• Exercise:
Reproduce each line below precisely. Drop the pictures.

• Data section:
Start of Block
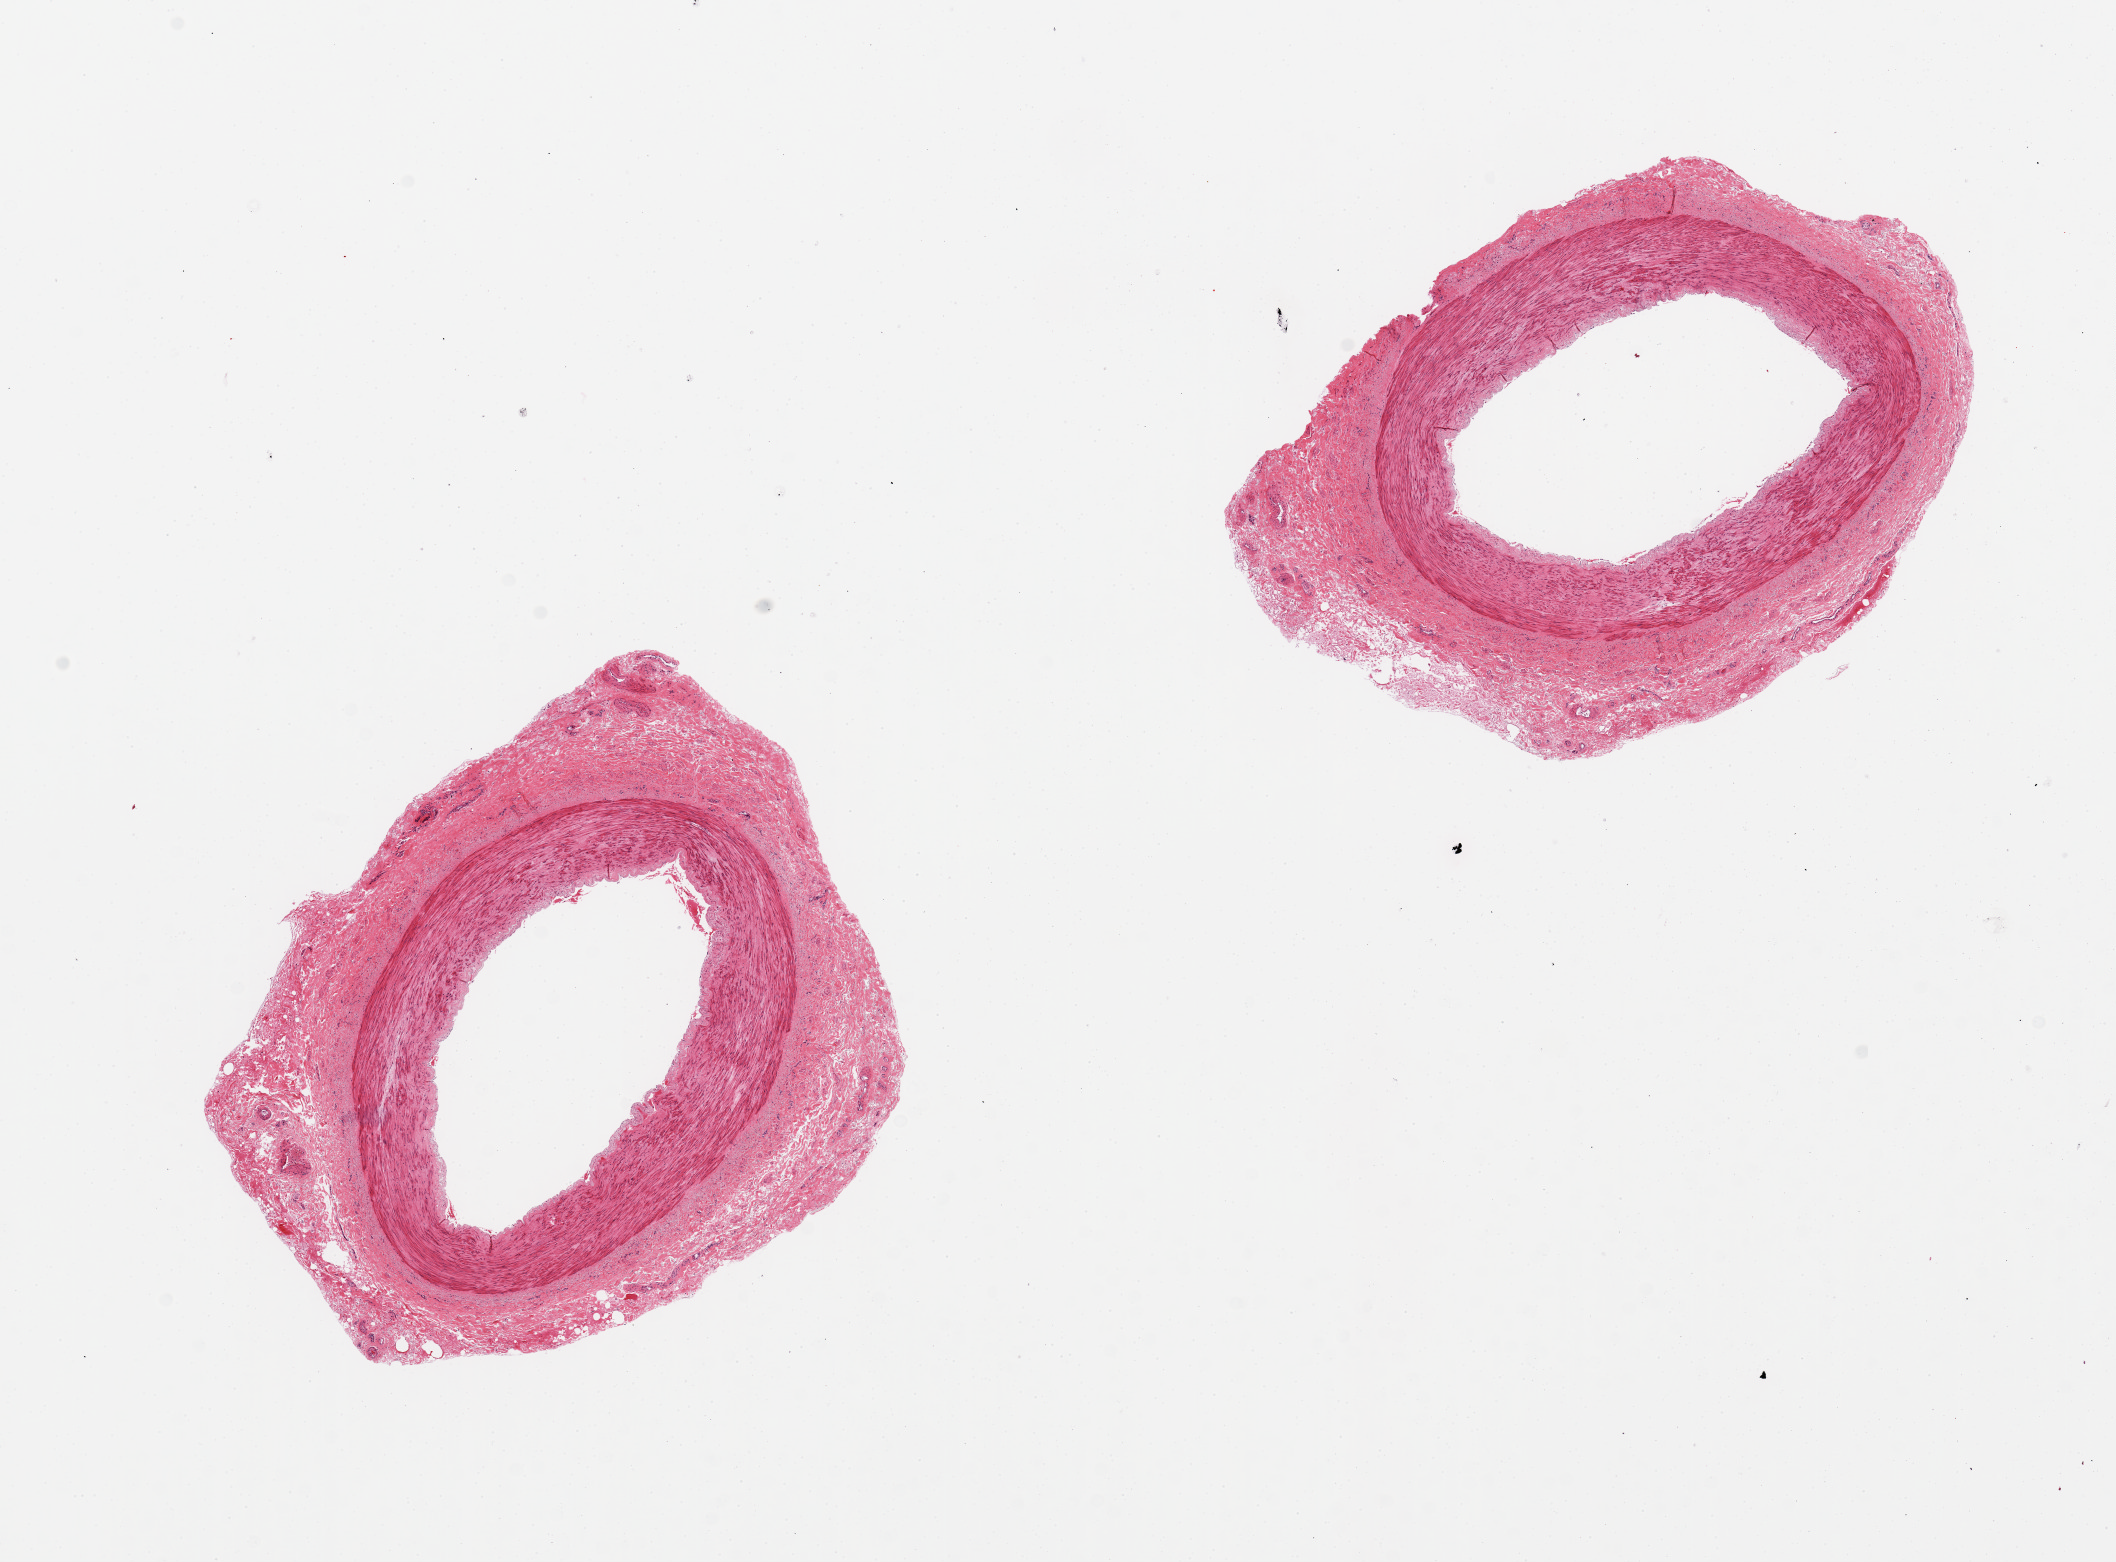
Haematoxylin and eosin whole-slide image — low-resolution overview of the scanned area, about 16.7 x 12.4 mm (from a 20x scan). PAXgene-fixed paraffin-embedded (PFPE) section. Section of tibial artery (target tissue). Tissue donor sample.
Reviewer comment on this tissue sample: 2 pieces, no lesions.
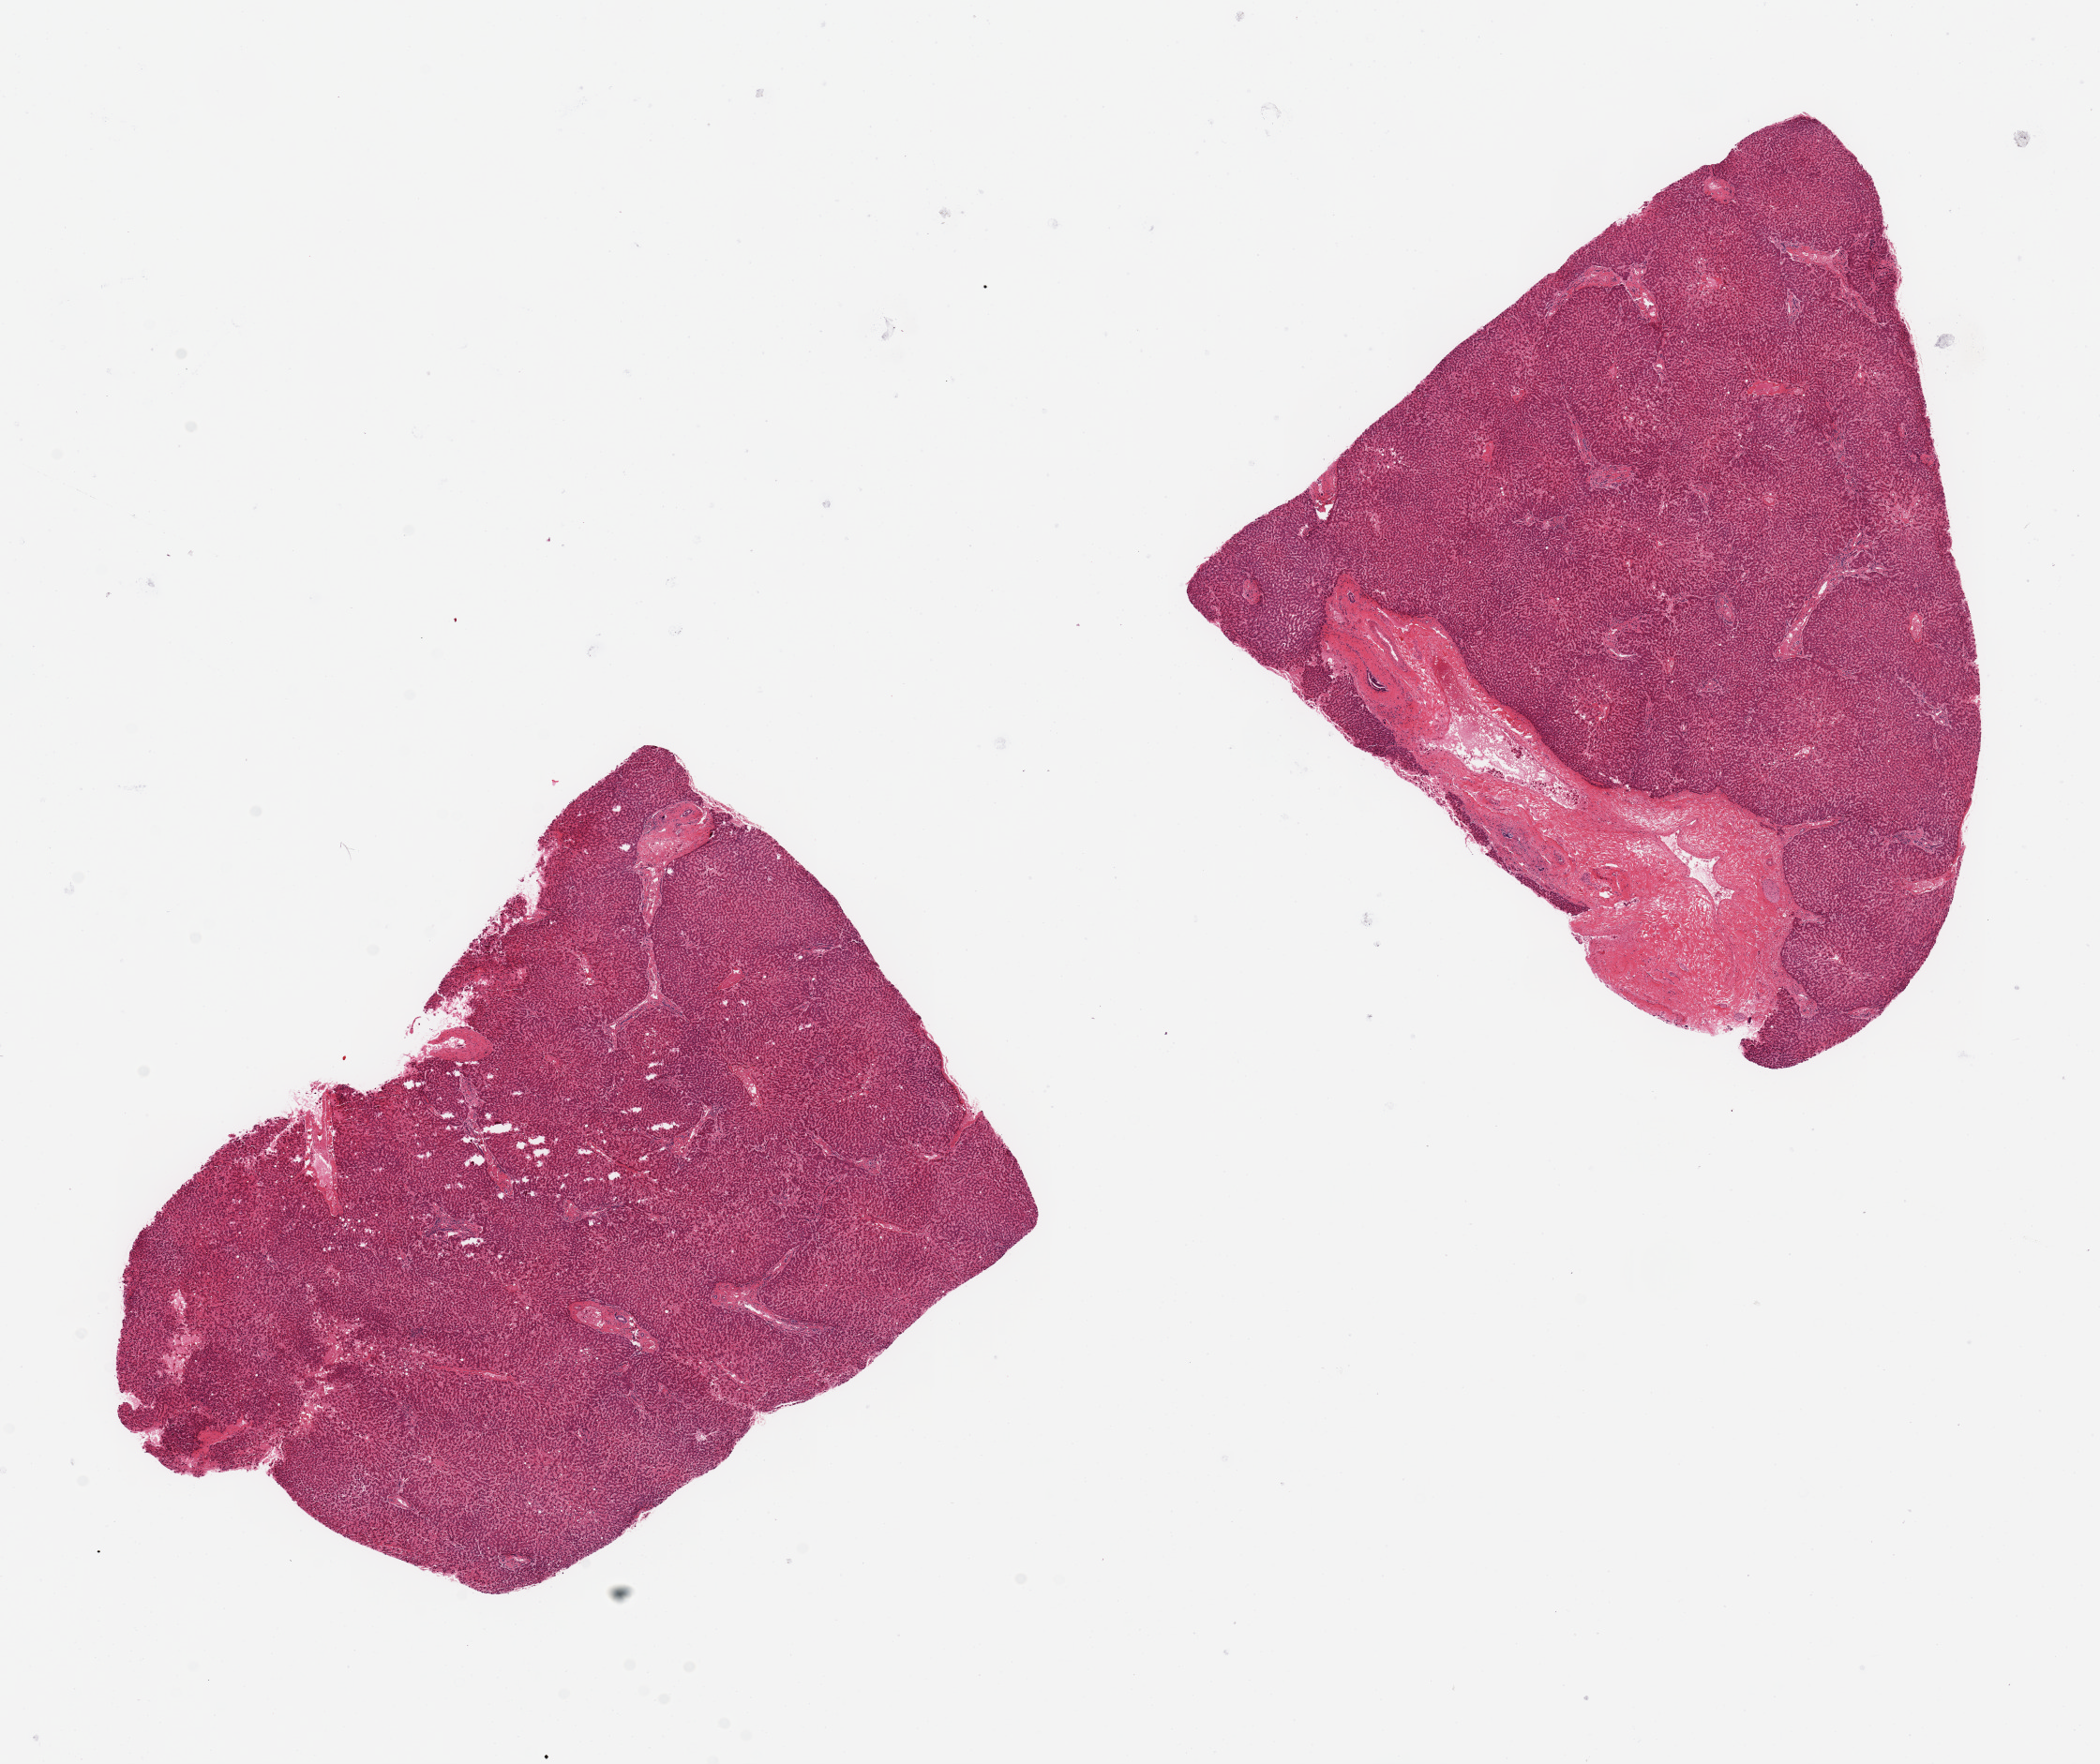
Whole-slide image, H&E stain, brightfield — whole scanned area (about 17.7 x 14.9 mm, from a 20x scan) shown as a low-resolution overview. PAXgene-fixed paraffin-embedded (PFPE) section. Target tissue: liver. Donor tissue sample. Male donor.
Pathologist's review note for this sample: 2 pieces,~7.5x5.5mm;6.5 mm sq. slightly congested.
End of Block
• Output below:
Haematoxylin and eosin whole-slide image — low-resolution overview of the scanned area, about 16.7 x 12.4 mm (from a 20x scan). PAXgene-fixed paraffin-embedded (PFPE) section. Section of tibial artery (target tissue). Tissue donor sample.
Reviewer comment on this tissue sample: 2 pieces, no lesions.
Whole-slide image, H&E stain, brightfield — whole scanned area (about 17.7 x 14.9 mm, from a 20x scan) shown as a low-resolution overview. PAXgene-fixed paraffin-embedded (PFPE) section. Target tissue: liver. Donor tissue sample. Male donor.
Pathologist's review note for this sample: 2 pieces,~7.5x5.5mm;6.5 mm sq. slightly congested.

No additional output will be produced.